Opinion

Opinion: This Election, We Have a Choice to Make Our Lives Better

The Labour manifesto launched today. It's an offer of positivity. I say, let's accept it.
Lauren O'Neill
London, GB
labour-manifesto-2019-election
Posters for the 2019 general election by artist Jake Roberts

If you could imagine a better life for yourself, what would it involve?

I’d like to be able to visit my family, who live in a different city, more often. I’d like to feel less terrified about the future, and about the fact that nobody in power seems to be doing anything about climate change. I’d like to have the opportunity to learn again, even though I am in full-time work. I would like more time for living.

Advertisement

It’s easy to slip into a mindset in which these things are considered luxuries. I was 16 when the Conservative party came to govern the UK in 2010, and so have spent my entire adult life living under an austere political system that paints concepts like reduced working hours, cheaper travel, free-of-charge adult education, and more leisure time as fantastical. In fact, they are easily achievable. I, and you, can have all of them. All it takes is registering to vote, and using your vote to put the Labour party in government on Thursday the 12th of December.

*

The Labour party’s manifesto launched today, and it presents their vision for the UK. It is full of policy promises – from guaranteed investment in the NHS, to commitments to nationalising railways and the internet, making both more accessible in order to genuinely connect people in Britain on a never-before-seen scale.
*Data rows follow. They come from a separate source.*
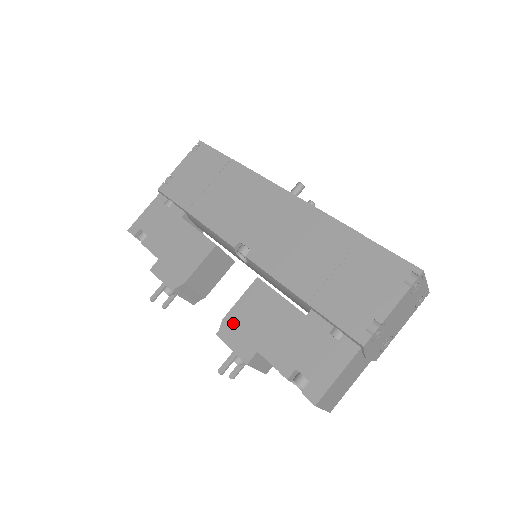
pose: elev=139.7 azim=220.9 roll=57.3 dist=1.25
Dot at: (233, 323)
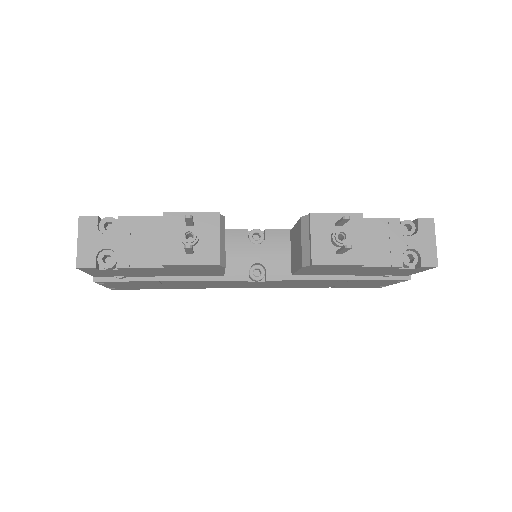
Dot at: occluded
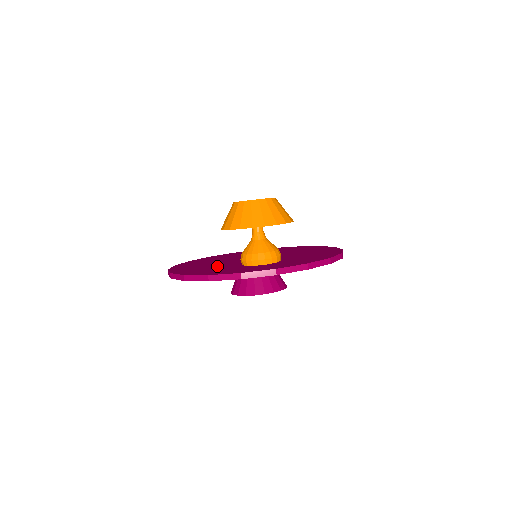
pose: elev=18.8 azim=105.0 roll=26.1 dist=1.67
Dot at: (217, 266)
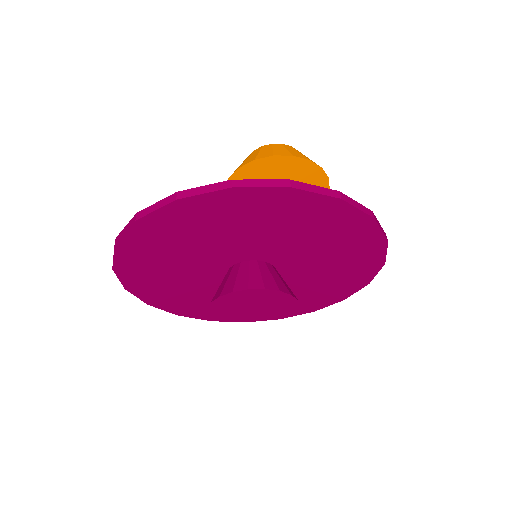
Dot at: occluded
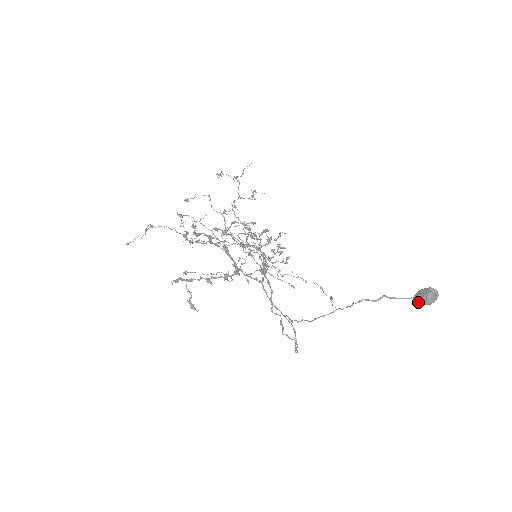
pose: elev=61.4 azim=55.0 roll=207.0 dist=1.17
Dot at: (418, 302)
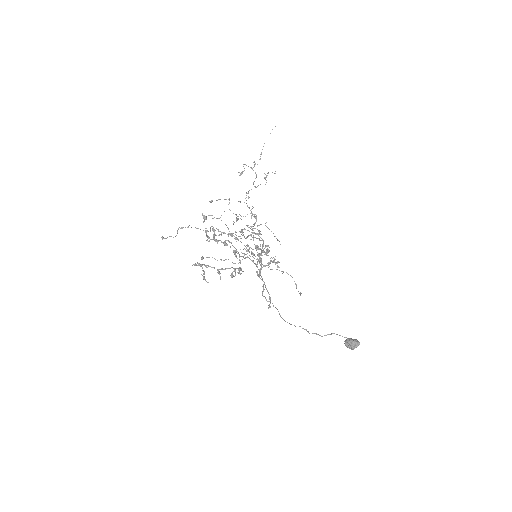
Dot at: (346, 346)
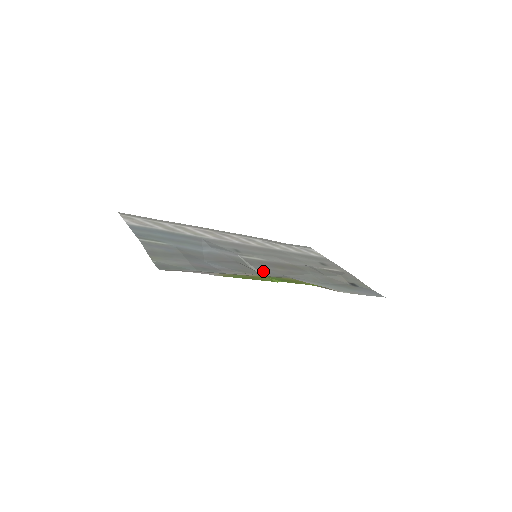
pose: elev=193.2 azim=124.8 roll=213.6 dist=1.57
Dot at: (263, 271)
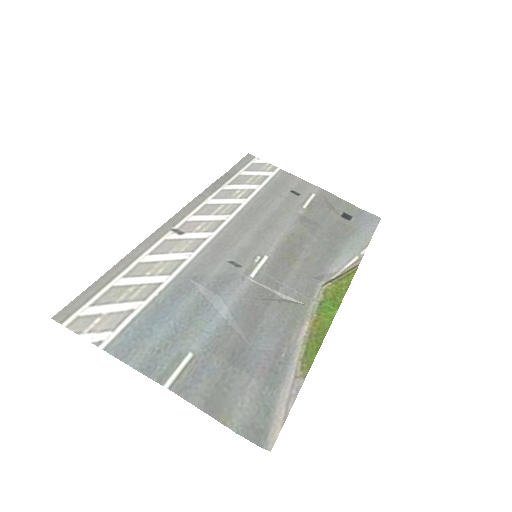
Dot at: (296, 293)
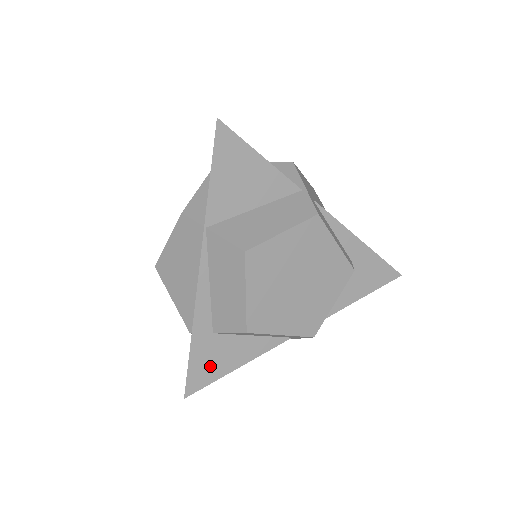
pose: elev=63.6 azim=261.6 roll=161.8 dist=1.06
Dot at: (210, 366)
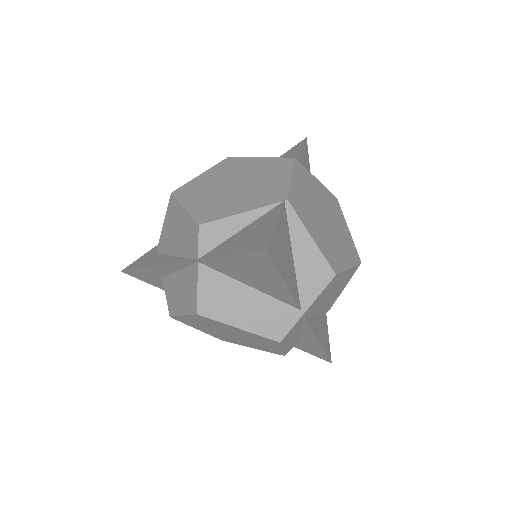
Dot at: (149, 280)
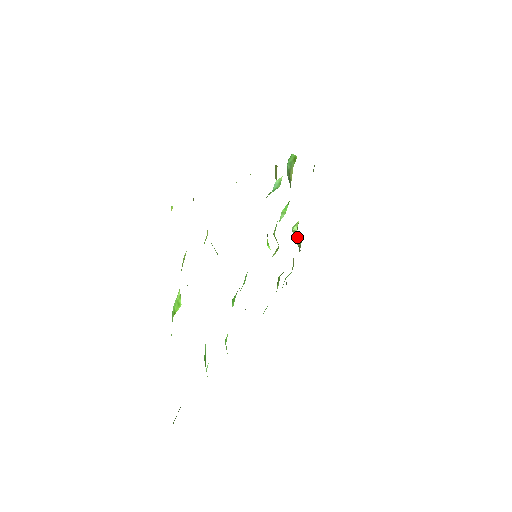
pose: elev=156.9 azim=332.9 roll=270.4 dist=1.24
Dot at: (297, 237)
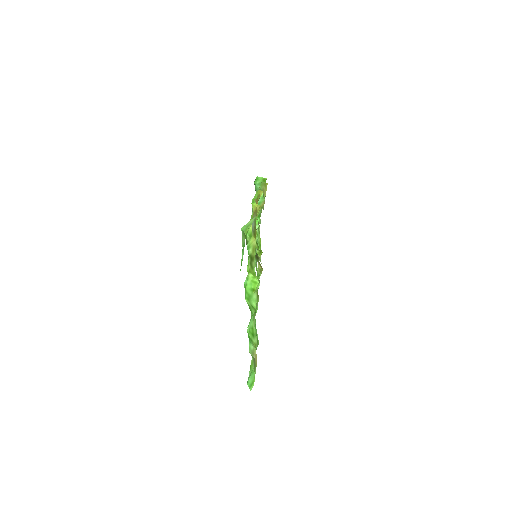
Dot at: occluded
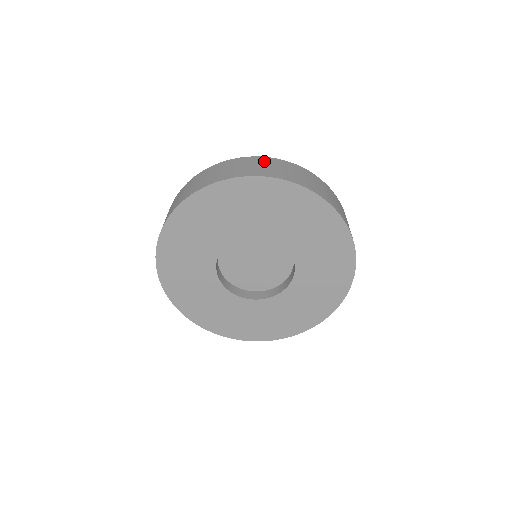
Taken as a whole, the most striking things about Labour’s vision are its humanity and its positivity. It does not wring its hands over what we cannot have. Instead, it is a resounding statement: your life – your everyday reality – can be so much better.

This starts with things as simple as not having to pay for your prescriptions, or to go to the dentist for a check-up (these, and many other essentials, will be covered by tax payments, which will not increase if you earn less than £80,000, Labour say.) It levels up into promises as empowering and transformative as all workers being paid at least £10 per hour in exchange for their labour, and rent control, so that we can afford to make our flats and houses into homes, and so that landlords’ naked greed can no longer leech from us.

Advertisement

It is, of course, understandable to instinctively dismiss political pledges as empty ones: we have received enough of them in the past. But it is important to remember, I think, that things have not always been as miserable as they are now. What Labour are proposing is totally possible: before 1998, for example, university degrees in England were free of charge, and there’s data to show that before the Conservatives introduced austerity measures, various branches of the NHS were treating people more effectively.

What I’m trying to say here is not complicated. I just want to point out that things can be better. Recently, I was scrolling Twitter when I saw a post by the artist Jake Roberts, who has designed some alternative Labour campaign posters. They say things like “DEMAND MORE FROM LIFE” and “DO YOU REALLY WANT MORE OF THE SAME?”. Roberts wrote that in making them, he wanted to speak to the “gut feelings of exasperation, anger, and depression that result from the relentless grind of living under this system every single fucking day.” I think this is how we should approach the choice which is currently being put to us.

I also think you should vote in this election. And I think your decision about who you vote for should be based on something very simple. You are the one who has to wake up in your life every day. What do you want it to look like in the future?

For me, the answer is simple. I just want to live in a country where it feels possible for us to love each other. Disabled people do not have to die because they have been denied the state support they deserve; teachers do not have to use their own money to feed hungry children in their classes. These horrors are not ‘just how things are.’ They are the result of choices made by Conservative leaders, who will continue to make them if we do not explicitly tell them that we have had enough, and remove the power from under them. That is our right, and yet they are so arrogant as to bank on many of us being so beaten down by their last ten years in government that we will think it pointless to mobilise it.

So, let’s show them. You are entitled to so much that a Labour government wants to give to you. Life with dignity – away from landlords hiking your rent to live in shitholes, from demeaning benefits assessments, from your grandparents denied the free personal care they desperately require – is available. We simply have to have a bit of imagination, in order to conceive of a life outside of the doldrums of the last decade. Hope is possible. Another way is within our reach. On the 12th of December, let’s grab it with both hands.